**EXERCISE GOAL**.
Copy the listing from the line with "pose: elev=153.8 azim=200.7" to the line with "Dot at: (327, 216)", switching each "dist" to "distance" and keeping everything else the same.

--- START MATERIALS PROVIDED ---

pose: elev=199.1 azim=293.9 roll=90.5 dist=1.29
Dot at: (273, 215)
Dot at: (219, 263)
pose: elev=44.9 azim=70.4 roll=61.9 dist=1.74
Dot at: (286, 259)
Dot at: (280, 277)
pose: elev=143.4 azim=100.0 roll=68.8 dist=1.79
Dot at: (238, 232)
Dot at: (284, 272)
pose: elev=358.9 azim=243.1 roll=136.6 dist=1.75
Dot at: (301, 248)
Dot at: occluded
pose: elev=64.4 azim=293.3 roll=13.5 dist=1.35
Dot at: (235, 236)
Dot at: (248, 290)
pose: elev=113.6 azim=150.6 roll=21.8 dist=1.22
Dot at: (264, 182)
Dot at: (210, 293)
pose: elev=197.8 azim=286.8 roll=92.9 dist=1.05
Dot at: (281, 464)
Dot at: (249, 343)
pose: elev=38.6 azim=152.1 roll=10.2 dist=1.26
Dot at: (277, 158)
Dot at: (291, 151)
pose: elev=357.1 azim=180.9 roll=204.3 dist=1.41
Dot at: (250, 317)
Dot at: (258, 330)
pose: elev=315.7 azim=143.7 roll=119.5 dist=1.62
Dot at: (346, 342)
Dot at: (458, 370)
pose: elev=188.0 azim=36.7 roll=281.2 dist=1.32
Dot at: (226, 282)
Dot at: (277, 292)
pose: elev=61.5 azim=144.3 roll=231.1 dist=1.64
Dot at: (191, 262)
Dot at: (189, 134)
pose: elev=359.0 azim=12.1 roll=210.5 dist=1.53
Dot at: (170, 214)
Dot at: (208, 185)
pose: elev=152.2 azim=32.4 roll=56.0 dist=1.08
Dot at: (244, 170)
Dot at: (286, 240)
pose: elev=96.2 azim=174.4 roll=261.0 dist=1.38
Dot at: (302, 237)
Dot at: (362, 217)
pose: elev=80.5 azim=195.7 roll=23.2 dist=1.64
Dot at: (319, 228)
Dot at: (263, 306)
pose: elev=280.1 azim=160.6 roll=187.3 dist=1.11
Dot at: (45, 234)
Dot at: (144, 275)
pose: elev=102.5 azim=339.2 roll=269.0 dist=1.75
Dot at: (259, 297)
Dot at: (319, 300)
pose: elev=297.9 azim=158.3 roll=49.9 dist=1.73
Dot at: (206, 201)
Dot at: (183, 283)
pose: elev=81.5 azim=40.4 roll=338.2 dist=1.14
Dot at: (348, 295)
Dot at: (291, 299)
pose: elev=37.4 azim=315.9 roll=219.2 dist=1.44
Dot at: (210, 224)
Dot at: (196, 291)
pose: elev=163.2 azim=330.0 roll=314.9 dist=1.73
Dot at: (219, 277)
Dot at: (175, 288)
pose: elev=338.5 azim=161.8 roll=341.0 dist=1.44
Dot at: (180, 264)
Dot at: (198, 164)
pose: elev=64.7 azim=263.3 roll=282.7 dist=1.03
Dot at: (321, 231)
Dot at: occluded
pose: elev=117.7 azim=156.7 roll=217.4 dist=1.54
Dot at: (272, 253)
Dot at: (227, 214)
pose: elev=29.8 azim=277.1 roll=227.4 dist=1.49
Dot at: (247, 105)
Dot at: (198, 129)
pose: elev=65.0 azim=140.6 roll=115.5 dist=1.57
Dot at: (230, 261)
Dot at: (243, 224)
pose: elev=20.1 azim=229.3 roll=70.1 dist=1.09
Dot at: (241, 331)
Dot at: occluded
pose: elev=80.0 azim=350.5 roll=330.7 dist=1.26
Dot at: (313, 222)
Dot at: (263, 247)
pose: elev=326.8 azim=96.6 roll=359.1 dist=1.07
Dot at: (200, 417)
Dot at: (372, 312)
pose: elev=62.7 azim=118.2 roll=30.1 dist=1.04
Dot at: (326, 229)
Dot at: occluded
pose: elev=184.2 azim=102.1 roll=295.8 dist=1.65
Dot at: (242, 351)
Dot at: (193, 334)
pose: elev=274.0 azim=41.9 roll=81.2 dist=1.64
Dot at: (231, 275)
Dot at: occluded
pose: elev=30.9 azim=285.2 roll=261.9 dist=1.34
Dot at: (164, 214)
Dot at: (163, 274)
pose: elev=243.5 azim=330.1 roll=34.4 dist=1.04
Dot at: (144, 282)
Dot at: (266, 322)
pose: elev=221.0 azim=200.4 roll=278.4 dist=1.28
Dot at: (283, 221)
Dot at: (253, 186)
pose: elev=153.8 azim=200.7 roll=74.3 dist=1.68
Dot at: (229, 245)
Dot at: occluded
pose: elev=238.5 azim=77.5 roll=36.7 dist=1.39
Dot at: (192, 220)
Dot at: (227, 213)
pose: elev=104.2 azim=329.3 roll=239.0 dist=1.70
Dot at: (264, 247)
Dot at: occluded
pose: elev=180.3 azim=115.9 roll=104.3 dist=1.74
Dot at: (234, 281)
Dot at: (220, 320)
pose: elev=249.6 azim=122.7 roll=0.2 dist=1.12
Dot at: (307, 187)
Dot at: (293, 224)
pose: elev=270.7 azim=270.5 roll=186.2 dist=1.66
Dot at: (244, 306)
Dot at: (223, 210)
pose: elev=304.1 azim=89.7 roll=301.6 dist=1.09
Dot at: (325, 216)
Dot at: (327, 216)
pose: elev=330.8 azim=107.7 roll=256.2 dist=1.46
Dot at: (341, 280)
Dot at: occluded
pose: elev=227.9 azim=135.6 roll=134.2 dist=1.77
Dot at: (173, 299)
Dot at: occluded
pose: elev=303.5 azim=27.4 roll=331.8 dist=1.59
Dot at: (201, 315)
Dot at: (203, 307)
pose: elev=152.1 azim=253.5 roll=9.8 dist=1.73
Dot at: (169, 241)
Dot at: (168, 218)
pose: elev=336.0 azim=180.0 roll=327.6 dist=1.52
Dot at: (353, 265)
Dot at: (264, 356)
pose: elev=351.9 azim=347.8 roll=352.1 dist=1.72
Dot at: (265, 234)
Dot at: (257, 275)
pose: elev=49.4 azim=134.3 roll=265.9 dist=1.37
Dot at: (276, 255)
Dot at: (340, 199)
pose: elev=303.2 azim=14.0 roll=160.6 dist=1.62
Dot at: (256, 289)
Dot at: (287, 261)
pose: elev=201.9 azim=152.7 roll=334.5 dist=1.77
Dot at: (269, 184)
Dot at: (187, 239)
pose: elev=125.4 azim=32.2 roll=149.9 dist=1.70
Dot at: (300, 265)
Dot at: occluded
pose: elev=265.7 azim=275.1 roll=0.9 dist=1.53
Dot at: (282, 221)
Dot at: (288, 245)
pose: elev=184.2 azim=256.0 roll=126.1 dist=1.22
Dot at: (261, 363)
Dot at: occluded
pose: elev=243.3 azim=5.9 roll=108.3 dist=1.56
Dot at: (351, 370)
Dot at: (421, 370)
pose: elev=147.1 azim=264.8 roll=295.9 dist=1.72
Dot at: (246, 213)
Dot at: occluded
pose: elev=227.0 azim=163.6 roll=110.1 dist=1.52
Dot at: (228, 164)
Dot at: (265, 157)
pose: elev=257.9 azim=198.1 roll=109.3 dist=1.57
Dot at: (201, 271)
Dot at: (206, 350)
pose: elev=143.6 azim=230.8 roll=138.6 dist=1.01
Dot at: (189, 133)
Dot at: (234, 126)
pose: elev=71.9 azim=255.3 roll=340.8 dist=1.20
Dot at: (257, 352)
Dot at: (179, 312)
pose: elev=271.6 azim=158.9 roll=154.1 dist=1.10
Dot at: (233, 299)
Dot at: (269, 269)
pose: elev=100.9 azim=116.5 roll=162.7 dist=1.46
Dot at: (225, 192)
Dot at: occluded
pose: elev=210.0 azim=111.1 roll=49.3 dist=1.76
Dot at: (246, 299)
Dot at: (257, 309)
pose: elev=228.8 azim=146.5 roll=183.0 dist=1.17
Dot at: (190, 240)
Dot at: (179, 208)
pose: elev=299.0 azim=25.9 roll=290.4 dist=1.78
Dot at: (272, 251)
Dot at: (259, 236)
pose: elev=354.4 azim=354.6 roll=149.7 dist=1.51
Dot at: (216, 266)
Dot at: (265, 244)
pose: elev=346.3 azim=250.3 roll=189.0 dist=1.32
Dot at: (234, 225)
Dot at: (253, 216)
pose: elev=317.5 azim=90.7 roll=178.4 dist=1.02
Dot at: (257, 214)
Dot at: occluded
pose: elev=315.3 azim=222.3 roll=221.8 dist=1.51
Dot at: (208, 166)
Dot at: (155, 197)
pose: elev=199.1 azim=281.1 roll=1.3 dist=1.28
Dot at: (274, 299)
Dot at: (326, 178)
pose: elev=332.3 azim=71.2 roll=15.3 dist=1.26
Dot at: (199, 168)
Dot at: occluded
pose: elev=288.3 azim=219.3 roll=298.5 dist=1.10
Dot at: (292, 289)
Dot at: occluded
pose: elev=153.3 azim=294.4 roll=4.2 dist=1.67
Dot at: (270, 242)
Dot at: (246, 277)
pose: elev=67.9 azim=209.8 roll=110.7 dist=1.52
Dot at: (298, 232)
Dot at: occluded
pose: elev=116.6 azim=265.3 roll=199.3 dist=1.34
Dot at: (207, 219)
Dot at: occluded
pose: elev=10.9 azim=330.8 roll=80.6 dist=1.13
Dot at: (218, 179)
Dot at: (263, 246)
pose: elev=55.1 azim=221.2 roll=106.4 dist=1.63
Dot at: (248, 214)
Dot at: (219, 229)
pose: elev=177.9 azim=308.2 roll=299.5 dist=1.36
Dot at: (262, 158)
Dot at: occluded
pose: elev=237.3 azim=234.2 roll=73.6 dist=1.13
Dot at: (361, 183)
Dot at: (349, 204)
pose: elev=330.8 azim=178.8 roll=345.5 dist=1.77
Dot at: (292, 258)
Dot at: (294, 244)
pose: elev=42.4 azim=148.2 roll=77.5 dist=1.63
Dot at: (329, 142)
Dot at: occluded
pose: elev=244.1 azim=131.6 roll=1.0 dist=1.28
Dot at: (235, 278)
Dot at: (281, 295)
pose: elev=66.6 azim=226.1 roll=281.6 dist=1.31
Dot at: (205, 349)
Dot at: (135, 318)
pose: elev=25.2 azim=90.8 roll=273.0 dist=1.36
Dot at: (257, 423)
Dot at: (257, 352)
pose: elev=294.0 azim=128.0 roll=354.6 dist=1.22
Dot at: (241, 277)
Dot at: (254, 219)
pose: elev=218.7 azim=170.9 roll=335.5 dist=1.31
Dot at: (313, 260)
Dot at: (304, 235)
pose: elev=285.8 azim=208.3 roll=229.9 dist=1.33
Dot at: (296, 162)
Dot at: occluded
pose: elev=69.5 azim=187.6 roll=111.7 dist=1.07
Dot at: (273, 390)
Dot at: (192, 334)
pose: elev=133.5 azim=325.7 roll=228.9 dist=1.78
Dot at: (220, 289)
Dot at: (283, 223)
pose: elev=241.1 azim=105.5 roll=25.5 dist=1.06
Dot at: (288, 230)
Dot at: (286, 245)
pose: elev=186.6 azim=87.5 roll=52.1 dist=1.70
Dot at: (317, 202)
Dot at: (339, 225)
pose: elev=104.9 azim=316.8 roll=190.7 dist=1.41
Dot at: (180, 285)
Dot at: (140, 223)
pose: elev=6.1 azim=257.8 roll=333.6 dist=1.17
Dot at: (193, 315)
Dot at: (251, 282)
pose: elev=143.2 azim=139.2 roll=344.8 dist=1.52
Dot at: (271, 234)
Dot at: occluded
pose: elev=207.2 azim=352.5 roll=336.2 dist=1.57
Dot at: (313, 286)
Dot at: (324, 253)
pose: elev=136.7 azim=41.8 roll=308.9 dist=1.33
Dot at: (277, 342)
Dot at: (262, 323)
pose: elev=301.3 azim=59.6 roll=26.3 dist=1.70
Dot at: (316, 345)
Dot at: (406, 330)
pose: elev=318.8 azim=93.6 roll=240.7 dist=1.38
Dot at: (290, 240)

--- END MATERIALS PROVIDED ---

**TASK ANSWER**.
pose: elev=153.8 azim=200.7 roll=74.3 distance=1.68
Dot at: (229, 245)
Dot at: occluded
pose: elev=238.5 azim=77.5 roll=36.7 distance=1.39
Dot at: (192, 220)
Dot at: (227, 213)
pose: elev=104.2 azim=329.3 roll=239.0 distance=1.70
Dot at: (264, 247)
Dot at: occluded
pose: elev=180.3 azim=115.9 roll=104.3 distance=1.74
Dot at: (234, 281)
Dot at: (220, 320)
pose: elev=249.6 azim=122.7 roll=0.2 distance=1.12
Dot at: (307, 187)
Dot at: (293, 224)
pose: elev=270.7 azim=270.5 roll=186.2 distance=1.66
Dot at: (244, 306)
Dot at: (223, 210)
pose: elev=304.1 azim=89.7 roll=301.6 distance=1.09
Dot at: (325, 216)
Dot at: (327, 216)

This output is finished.